According to attorney Marjorie M. Sharpe
: "It's the most offensive word in the English language". What is? You know, the one that begins with N and ends in R, or maybe it ends in A depending less on the literacy of the user than on its context. If used by one of us crackers, then it ends in R and is a definite no-no. (Can he say Cracker, Mr Wise
?) If however it is used especially by a black American, then it may be construed as a term of affection, in which case it ends in A. At least that used to be the case; last week it was reported that a jury in New York had awarded Brandi Johnson a total of $280,000 damages against STRIVE. If you haven't heard of this organisation, check out its website
. The man in the video currently displayed on its homepage is Robert Carmona, the same man who was ordered to pay the tearful Miss Johnson $25,000. Listen to him talking, does he or does he sound like the type of guy who dispenses tough love as he said in court?

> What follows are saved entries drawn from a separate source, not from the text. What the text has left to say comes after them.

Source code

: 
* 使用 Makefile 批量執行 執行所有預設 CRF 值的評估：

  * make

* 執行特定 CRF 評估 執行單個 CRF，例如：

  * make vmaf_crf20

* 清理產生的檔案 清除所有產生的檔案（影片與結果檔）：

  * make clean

What is amazing about this case apart from the size of the award is, well, are, actually:
1) Miss Johnson claims to have cried for 45 minutes after Mr Carmona's rant.
2) Somehow she had the presence of mind to record it on her phone.
3) Miss Johnson is a convicted felon, and no small one, having been ordered to pay $100,000 restitution. Surely such information should have been relevant with regard to the quantum of damages?
As for this being "the most offensive word in the English language", is this really the case? What about mother (fill in the rest) to begin with?
In March 2009, Babar Ahmad was awarded £60,000 damages
against the Metropolitan Police for a serious assault by 4 thugs with warrant cards. Granted there are cultural differences between the US and the UK, but can a rant by a well-meaning motivator really be so much more terrible than a physical going over by those who are charged with protecting the public?